• _Task item_:
Starting with the line that contains "left eye: (627, 218)" and stopping after the line that contains "left ear: (892, 215)", copy the entries below exactly. Include nothing else.

• _Information given_:
--- START ---

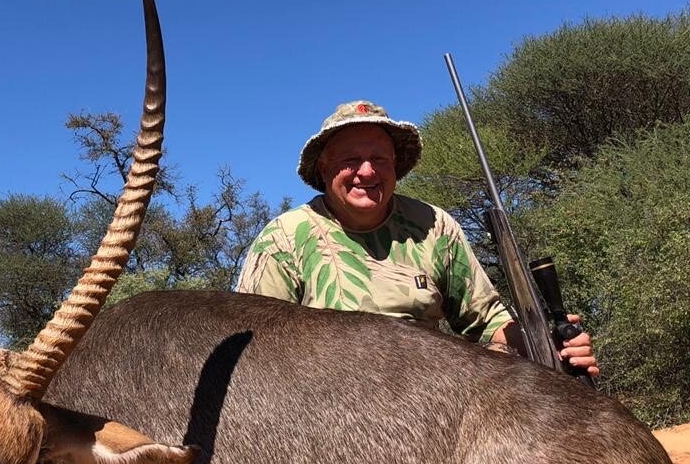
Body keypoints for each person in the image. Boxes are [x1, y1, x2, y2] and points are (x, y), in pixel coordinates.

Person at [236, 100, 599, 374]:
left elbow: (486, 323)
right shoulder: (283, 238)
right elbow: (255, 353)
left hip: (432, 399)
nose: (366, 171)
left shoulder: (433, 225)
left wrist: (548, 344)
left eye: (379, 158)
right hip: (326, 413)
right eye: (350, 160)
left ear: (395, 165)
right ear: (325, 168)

--- END ---
--- START ---

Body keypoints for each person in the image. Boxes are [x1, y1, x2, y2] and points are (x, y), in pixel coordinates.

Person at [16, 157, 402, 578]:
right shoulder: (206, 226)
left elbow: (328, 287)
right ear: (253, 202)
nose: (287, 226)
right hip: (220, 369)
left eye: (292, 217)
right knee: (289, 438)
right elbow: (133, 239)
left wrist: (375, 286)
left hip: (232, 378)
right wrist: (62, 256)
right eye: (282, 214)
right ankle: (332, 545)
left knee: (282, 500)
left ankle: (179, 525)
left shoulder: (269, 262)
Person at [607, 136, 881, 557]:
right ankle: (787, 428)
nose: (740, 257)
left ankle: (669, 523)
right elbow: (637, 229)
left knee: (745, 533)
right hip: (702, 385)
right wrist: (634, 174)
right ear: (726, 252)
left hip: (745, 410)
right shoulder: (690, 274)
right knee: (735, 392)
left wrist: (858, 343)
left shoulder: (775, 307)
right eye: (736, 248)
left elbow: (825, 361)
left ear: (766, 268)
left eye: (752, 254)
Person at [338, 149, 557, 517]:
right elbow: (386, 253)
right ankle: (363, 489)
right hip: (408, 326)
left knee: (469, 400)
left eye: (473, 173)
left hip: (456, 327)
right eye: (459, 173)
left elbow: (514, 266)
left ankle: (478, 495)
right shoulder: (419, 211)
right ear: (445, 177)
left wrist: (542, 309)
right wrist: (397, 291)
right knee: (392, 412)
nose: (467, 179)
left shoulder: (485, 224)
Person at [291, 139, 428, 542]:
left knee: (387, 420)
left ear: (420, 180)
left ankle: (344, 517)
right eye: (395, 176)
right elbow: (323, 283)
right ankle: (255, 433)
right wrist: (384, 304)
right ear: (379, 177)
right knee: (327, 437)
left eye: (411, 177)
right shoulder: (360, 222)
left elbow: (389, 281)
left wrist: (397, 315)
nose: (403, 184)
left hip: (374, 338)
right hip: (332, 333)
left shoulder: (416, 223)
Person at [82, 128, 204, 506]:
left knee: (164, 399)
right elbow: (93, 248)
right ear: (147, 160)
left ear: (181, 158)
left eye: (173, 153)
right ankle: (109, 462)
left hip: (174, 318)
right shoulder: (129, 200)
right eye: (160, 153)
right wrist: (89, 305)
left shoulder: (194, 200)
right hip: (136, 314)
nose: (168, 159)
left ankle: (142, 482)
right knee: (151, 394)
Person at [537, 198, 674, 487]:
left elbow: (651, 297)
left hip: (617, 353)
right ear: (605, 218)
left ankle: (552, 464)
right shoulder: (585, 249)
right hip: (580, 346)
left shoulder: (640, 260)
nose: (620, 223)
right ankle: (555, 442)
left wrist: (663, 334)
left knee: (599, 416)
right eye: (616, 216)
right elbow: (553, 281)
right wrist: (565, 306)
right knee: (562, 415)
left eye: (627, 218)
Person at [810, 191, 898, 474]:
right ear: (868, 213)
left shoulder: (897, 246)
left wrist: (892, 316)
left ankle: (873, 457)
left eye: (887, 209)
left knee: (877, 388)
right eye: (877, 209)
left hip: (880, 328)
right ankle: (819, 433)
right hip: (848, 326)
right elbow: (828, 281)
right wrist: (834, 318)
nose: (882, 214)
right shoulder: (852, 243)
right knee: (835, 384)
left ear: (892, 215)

--- END ---
--- START ---

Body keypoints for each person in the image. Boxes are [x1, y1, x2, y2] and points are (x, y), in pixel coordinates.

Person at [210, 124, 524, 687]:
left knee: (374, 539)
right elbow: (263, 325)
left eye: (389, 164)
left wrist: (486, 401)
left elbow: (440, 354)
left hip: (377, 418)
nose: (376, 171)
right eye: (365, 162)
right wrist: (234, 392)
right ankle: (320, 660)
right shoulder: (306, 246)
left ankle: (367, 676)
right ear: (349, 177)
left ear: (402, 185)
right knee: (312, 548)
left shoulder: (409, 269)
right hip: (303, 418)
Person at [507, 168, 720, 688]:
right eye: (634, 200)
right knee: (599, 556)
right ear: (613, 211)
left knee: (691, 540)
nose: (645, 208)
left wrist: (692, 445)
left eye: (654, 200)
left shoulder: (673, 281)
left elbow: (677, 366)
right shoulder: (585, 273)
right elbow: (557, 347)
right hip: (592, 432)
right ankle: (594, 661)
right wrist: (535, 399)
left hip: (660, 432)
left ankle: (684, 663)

--- END ---

• _Exercise answer_:
left eye: (627, 218)
Person at [810, 191, 898, 474]:
right ear: (868, 213)
left shoulder: (897, 246)
left wrist: (892, 316)
left ankle: (873, 457)
left eye: (887, 209)
left knee: (877, 388)
right eye: (877, 209)
left hip: (880, 328)
right ankle: (819, 433)
right hip: (848, 326)
right elbow: (828, 281)
right wrist: (834, 318)
nose: (882, 214)
right shoulder: (852, 243)
right knee: (835, 384)
left ear: (892, 215)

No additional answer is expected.